Social Well-being and the Challenge of Connection
Flourishing, Languishing, and Social Well-being
Many employees in South Africa are not flourishing. Understanding why requires looking beyond mental illness and emotional distress to a third, often overlooked dimension of well-being: the social. Together with emotional and psychological well-being, social well-being shapes the mental health of individuals and communities. Social well-being relates to people’s experience of connectedness — their sense of belonging, contribution, and coherence in the communities and institutions they inhabit.
Research in South Africa consistently finds that four elements of social well-being — social acceptance, actualization, coherence, and integration — score lower than other dimensions of well-being.
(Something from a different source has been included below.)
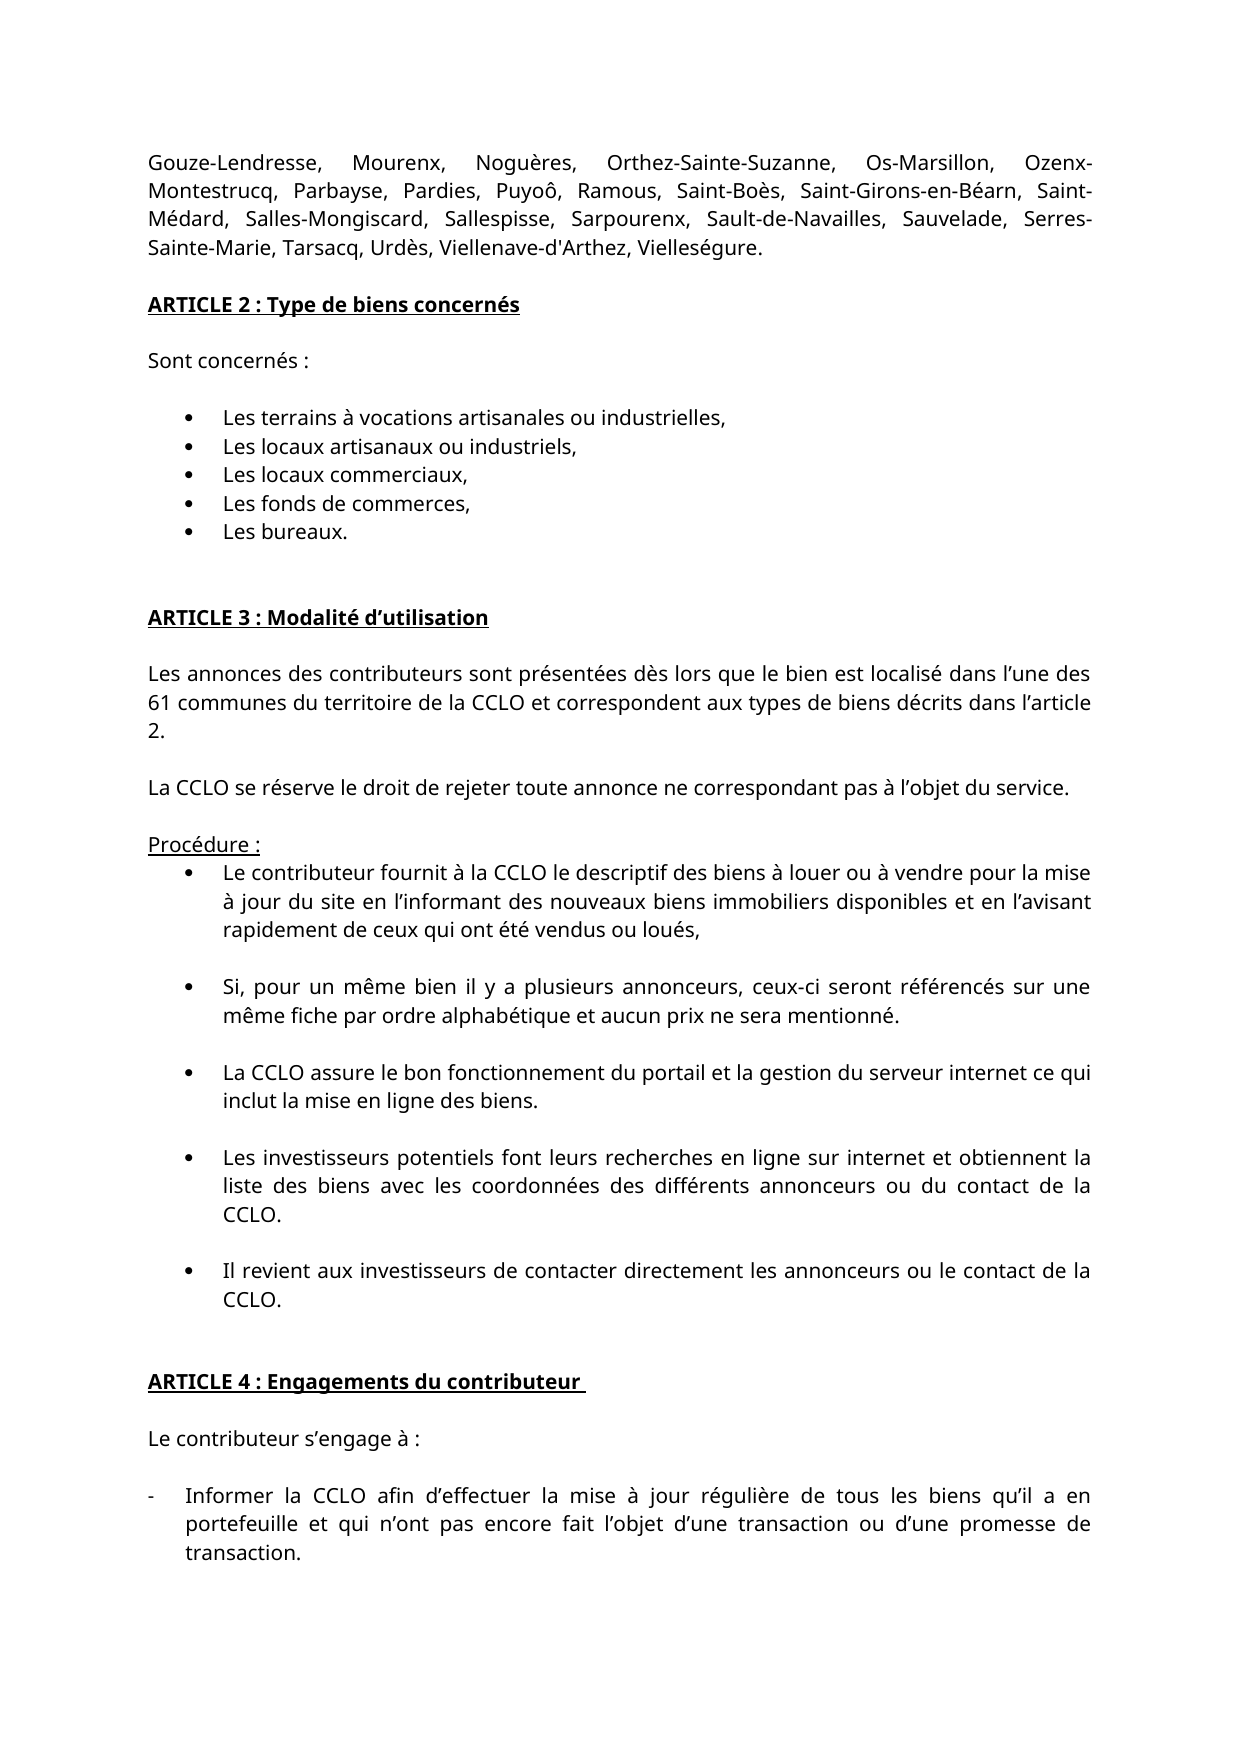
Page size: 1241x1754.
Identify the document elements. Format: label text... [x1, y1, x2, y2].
When people cannot trust others, cannot envision their organisation improving, do not understand what is happening around them, or feel excluded, cooperation is damaged at its roots. Mental ill-health can be traced, in part, to two social failures: isolation (egoism) and anomie — the loss of shared norms and direction. Individuals flourish when they are grounded in intimate communities with meaningful ties. Yet such communities have been eroding for decades and attempts to replace them with imagined communities of nations, parties, or digital networks have fallen short.
Four Profiles of Social Well-being at Work
Our research sheds important light on how social well-being manifests in the workplace. (Hennicks EC, Heyns MM & Rothmann S (2024). Social well-being profiles: Associations with trust in managers and colleagues, job satisfaction, and intention to leave. Frontiers in Psychology, 15:1157847. https://doi.org/10.3389/fpsyg.2024.1157847).
Studying 403 permanently employed individuals in a South African utility organisation, they identified four distinct social well-being profiles using latent profile analysis: socially disconnected (19%), socially challenged (31%), socially adequate (22%), and socially thriving (27%). You can watch a video of our findings here: https://vimeo.com/1186626084
What Organisations Can Do
Managers who listen with genuine interest, remove obstacles, and communicate meaningfully build the trust that underpins social actualization. Inclusive practices and shared social events strengthen acceptance and coherence. When workers experience support and feel their contributions matter, they are more satisfied and less likely to leave.By categorising social well-being into distinct profiles, organisations can move beyond one-size-fits-all approaches and develop targeted interventions — addressing the specific needs of each group to foster a more positive, inclusive, and productive work environment. In an era of social fragmentation and technological disruption, prioritising social well-being is not only a human imperative. It is a strategic one.